As a writer, I’m curious.  What is it about writing that drives us?  Why do we sit in front of a computer or a pad of paper or a typewriter, whacking away at those little black keys or scribbling black words on a piece of paper, developing words and phrases and sentences, many of which no one else will ever see?  Is it enough to say, as many have, “I can’t not write?”  For me, no, it isn’t enough.  That little aphorism with its double negative [if you remove the double negative, it says “I can write,” which is ludicrous] doesn’t cut the proverbial mustard with me.  There’s more to writing than can be expressed by a ditzy little proverb.

I sit in front of a computer (I have graduated to a laptop now) 7 to 8 hours a day, writing, revising, checking email, getting caught up on the news, communicating with friends, making new friends, and so on and so on.  It’s like a full-time job, except that I do it at least 6, usually 7 days a week.  I’d do it 8 if I could fit it in, I enjoy it that much.  Through my writing I am adding my voice to the vast crowd in the universe.  I’m  adding to my basic knowledge of life and history, and I’m projecting my self and my opinions to those who care to listen.  (I could get cynical about it and say that I blog because those who claim to know say that I’ll never get anything published if I don’t have a blog or a website, but that trivializes the process of writing.)

Clearly there’s more to writing than not being able to not do it.  (Damned double negative.)  Most everyone writes to one degree or another.  It’s just that a “writer” is someone for whom the act or process of writing represents a substantial part of their life, even a profitable part.  Before I became a “writer” who put fictitious characters and their lives and activities down on paper for others to read, I wrote scientific stuff as a part of my job for 40+ years.  Mostly scientific papers that summarized what I did in the lab, but it also included grant proposals, press releases, talks that I gave in seminars and scientific meetings, weekly and monthly reports at some of the places I worked, notes at the end of each day in a lab book or in a computer, and so on and so forth.  Scientific work requires a lot of writing.  Clearly, “writing” encompasses a large number of different activities that are as varied (almost) as the number of people who do them.
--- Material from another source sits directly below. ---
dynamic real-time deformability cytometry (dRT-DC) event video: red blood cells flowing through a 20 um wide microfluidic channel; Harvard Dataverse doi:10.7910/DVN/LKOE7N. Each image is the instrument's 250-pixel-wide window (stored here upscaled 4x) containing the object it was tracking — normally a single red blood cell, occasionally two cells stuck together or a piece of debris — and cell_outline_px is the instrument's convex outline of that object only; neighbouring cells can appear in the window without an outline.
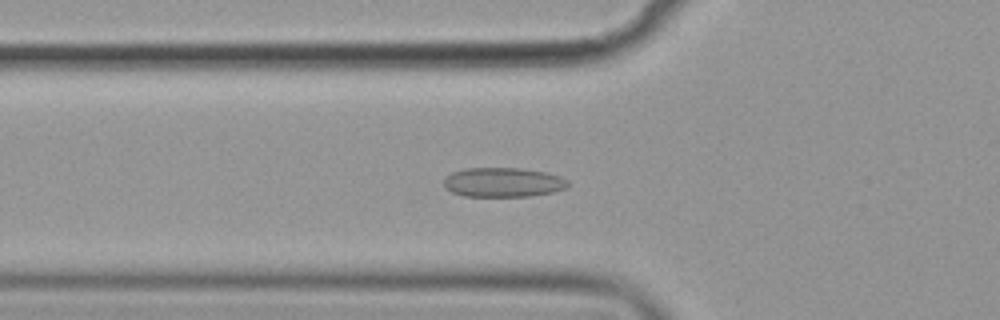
{"species": "common noctule bat (a hibernating species)", "species_latin": "Nyctalus noctula", "temperature_condition": "cold", "stored_images_in_passage": 57, "camera_frame_rate_fps": 3000, "um_per_image_px": 0.085, "animal": {"sex": "female", "body_mass_g": 19.9}, "frame": {"image": 1, "passage_image": 20, "time_ms": 6.333, "image_size_px": [1000, 320], "cell_outline_px": [[568, 184], [564, 188], [552, 192], [532, 196], [464, 196], [452, 192], [444, 184], [444, 180], [452, 172], [468, 168], [520, 168], [548, 172], [560, 176], [568, 180]], "centroid_in_image_um": [42.79, 15.49], "position_along_channel_um": 83.0, "area_um2": 21.15}}
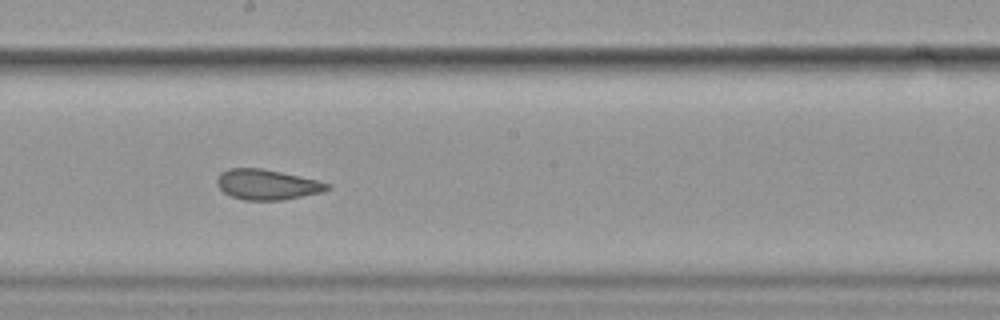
{"frame": {"image": 2, "passage_image": 32, "time_ms": 10.333, "image_size_px": [1000, 320], "cell_outline_px": [[332, 188], [324, 192], [284, 200], [244, 200], [232, 196], [224, 192], [216, 184], [216, 180], [220, 172], [228, 168], [260, 168], [280, 172], [316, 180], [332, 184]], "centroid_in_image_um": [22.72, 15.69], "position_along_channel_um": 225.5, "area_um2": 19.54}}
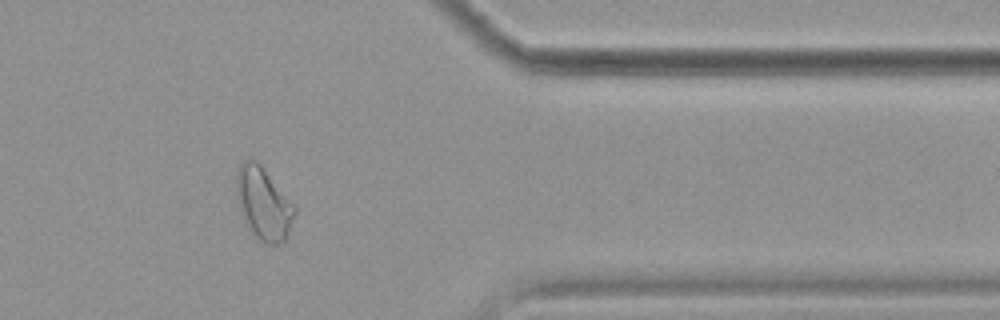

In other words, I write because I have something to say.  I’ve become a full-time writer now because I believe I have stories to tell, stories that will be original, imaginative, and entertaining.   Stories that will illuminate some particular and personal aspect of the human condition, an aspect that only I can express.  I became a scientist because I wanted to find out new things.  I became a writer because I wanted to say old things in new ways.  I do it to say something.  You do too.  “Nuff said.